--- DATA PROVIDED ---

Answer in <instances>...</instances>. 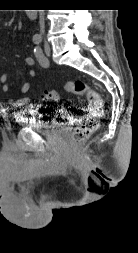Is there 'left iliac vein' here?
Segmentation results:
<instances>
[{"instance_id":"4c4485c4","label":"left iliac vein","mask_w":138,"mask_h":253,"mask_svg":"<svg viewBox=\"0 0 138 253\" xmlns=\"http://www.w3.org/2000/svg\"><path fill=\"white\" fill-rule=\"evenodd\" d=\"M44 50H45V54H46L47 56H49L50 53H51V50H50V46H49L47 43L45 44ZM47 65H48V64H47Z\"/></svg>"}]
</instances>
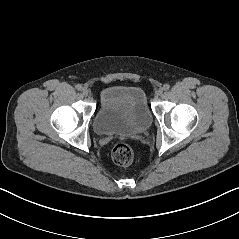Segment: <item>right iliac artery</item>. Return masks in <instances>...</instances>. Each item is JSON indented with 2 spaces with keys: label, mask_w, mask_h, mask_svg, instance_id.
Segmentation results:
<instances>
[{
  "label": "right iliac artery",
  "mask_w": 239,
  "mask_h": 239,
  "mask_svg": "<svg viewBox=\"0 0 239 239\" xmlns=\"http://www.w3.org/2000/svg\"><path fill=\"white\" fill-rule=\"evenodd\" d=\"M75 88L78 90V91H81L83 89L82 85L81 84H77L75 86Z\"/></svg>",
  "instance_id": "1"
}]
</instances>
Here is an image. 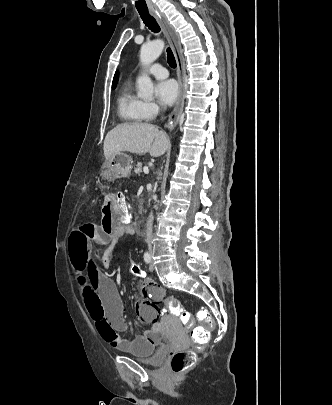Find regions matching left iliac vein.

---
--- DATA PROVIDED ---

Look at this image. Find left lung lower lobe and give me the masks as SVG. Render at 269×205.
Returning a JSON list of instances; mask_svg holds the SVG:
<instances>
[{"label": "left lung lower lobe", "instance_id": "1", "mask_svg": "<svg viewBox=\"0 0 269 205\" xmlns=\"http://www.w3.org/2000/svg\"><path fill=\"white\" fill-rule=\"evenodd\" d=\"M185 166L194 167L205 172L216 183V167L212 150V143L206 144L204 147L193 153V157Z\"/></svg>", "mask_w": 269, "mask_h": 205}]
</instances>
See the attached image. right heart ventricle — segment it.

---
--- DATA PROVIDED ---

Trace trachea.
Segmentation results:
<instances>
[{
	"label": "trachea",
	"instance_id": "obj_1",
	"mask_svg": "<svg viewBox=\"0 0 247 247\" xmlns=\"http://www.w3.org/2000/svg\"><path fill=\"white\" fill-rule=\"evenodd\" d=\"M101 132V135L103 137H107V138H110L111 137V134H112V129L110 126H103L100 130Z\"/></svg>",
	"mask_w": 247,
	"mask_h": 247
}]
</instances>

---

_STATED GOAL:_ Retype everything from the line containing "Look at this" down to the line containing "See the attached", with both of those lines included.

_SOLUTION TO THIS EXERCISE:_
Look at this image. Find left lung lower lobe and give me the masks as SVG. Render at 269×205.
Returning a JSON list of instances; mask_svg holds the SVG:
<instances>
[{"label": "left lung lower lobe", "instance_id": "1", "mask_svg": "<svg viewBox=\"0 0 269 205\" xmlns=\"http://www.w3.org/2000/svg\"><path fill=\"white\" fill-rule=\"evenodd\" d=\"M185 166L194 167L205 172L216 183V167L212 150V143L206 144L204 147L193 153V157Z\"/></svg>", "mask_w": 269, "mask_h": 205}]
</instances>
See the attached image. right heart ventricle — segment it.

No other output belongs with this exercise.